Activity
Output, without alteration, the first line of the entries and each line after it, stopping with the line that contains "Figure 8. Velocity".

Exercise material

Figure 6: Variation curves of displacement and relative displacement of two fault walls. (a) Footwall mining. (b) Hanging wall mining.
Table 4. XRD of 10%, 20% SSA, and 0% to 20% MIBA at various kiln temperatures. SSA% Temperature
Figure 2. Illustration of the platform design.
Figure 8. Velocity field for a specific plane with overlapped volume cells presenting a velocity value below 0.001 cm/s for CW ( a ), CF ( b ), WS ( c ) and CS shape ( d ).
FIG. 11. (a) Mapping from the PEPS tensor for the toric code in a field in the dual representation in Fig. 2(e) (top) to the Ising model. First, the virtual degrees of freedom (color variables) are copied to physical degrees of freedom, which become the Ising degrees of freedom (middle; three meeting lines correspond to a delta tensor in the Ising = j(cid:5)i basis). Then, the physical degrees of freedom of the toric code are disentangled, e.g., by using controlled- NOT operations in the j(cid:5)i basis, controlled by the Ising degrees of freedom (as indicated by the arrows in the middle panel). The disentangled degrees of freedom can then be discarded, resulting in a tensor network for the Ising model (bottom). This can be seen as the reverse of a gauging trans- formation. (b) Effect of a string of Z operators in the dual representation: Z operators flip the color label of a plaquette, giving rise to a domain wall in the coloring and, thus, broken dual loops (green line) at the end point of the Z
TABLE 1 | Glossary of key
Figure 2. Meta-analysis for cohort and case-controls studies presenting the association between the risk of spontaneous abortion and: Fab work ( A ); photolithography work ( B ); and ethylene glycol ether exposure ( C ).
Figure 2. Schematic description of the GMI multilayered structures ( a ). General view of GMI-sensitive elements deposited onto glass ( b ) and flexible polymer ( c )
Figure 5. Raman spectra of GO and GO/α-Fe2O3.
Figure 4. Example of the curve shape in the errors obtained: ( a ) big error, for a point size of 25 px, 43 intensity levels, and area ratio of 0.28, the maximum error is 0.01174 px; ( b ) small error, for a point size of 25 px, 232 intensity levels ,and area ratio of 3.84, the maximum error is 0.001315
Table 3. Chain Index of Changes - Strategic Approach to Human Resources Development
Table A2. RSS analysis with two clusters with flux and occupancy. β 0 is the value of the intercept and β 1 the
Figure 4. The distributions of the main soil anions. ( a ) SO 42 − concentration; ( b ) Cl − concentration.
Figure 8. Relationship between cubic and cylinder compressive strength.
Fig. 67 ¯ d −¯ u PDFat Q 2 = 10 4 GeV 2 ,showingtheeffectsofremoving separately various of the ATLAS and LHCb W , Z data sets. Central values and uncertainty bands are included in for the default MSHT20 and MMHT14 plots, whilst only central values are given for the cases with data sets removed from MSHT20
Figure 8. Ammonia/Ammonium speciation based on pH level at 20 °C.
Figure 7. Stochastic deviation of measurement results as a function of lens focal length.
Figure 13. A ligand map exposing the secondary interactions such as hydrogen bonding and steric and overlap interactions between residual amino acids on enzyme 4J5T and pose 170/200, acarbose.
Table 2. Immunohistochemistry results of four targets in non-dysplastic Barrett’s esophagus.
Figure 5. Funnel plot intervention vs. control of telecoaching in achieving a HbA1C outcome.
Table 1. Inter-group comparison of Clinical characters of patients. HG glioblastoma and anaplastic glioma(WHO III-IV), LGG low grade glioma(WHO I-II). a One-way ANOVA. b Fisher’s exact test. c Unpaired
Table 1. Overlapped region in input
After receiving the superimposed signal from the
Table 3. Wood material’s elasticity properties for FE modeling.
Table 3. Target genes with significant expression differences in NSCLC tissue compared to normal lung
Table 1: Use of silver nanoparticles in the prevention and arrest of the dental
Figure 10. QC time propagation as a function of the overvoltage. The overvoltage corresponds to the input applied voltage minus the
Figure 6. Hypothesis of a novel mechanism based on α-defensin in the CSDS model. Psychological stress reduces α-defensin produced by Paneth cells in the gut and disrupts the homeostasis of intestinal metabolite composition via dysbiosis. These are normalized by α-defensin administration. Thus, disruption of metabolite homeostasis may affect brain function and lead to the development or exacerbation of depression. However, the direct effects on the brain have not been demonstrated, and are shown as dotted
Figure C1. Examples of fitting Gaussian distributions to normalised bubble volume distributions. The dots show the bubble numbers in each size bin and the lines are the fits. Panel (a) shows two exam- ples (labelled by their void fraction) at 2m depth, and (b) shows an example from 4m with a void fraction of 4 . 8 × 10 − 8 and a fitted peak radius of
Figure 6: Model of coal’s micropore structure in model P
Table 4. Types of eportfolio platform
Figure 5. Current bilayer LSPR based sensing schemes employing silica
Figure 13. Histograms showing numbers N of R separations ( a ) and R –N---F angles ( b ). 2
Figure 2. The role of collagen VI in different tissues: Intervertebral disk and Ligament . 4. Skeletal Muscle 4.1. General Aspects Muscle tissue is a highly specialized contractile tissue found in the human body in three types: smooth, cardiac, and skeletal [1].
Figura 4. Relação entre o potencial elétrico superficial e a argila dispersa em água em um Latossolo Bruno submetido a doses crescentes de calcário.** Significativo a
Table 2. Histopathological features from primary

Your solution
Figure 6: Variation curves of displacement and relative displacement of two fault walls. (a) Footwall mining. (b) Hanging wall mining.
Table 4. XRD of 10%, 20% SSA, and 0% to 20% MIBA at various kiln temperatures. SSA% Temperature
Figure 2. Illustration of the platform design.
Figure 8. Velocity field for a specific plane with overlapped volume cells presenting a velocity value below 0.001 cm/s for CW ( a ), CF ( b ), WS ( c ) and CS shape ( d ).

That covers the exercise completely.